RU-24969 disrupts d-amphetamine self-administration and responding for conditioned reward via stimulation of 5-HT1B receptors.

Abstract

Behavioural and neurochemical evidence indicates a facilitatory effect of 5-hydroxytryptamine (5-HT), acting via 5-HT1B receptors, on dopamine (DA) systems. To explore this interaction further, these experiments examined the effects of the 5-HT1A/1B agonist RU-24969 on behaviours known to involve the mesolimbic DA system. These behaviours were locomotor activity, intravenous self-administration of d-amphetamine, responding for a conditioned reward (CR), and the response potentiating effects of amphetamine on CR responding. Locomotor activity was enhanced by 1 and 3 mg/kg RU 24969, and both doses also reduced responding for d-amphetamine (60 microg/kg/infusion). Changing the unit dose produced a characteristic U-shaped dose-response curve.
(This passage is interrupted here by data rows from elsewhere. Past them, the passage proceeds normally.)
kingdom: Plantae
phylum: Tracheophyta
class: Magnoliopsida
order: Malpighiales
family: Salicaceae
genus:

This dose-response relationship was not apparent following injection of RU-24969. Across all unit infusion doses of amphetamine, the level of responding was fairly constant. In the CR experiments, rats responded for a conditioned stimulus that was previously paired with water. RU-24969 completely disrupted responding for CR, and also abolished CR responding in rats injected with 3 microg d-amphetamine in the nucleus accumbens. RU-24969 also markedly suppressed responding for water. The suppressant actions of RU-24969 on amphetamine self-administration and CR responding involve stimulation of 5-HT1B receptors, since they were reversed by the 5-HT1B/1D antagonist GR 127935 (3 mg/kg), but not by the 5-HT1A antagonist WAY-100635 (1 mg/kg). None of the behavioural effects of RU-24969 are consistent with a selective action to enhance mesolimbic DA function. Rather, global activation of 5-HT1B receptors appear to exert a general disruptive effect on operant responding.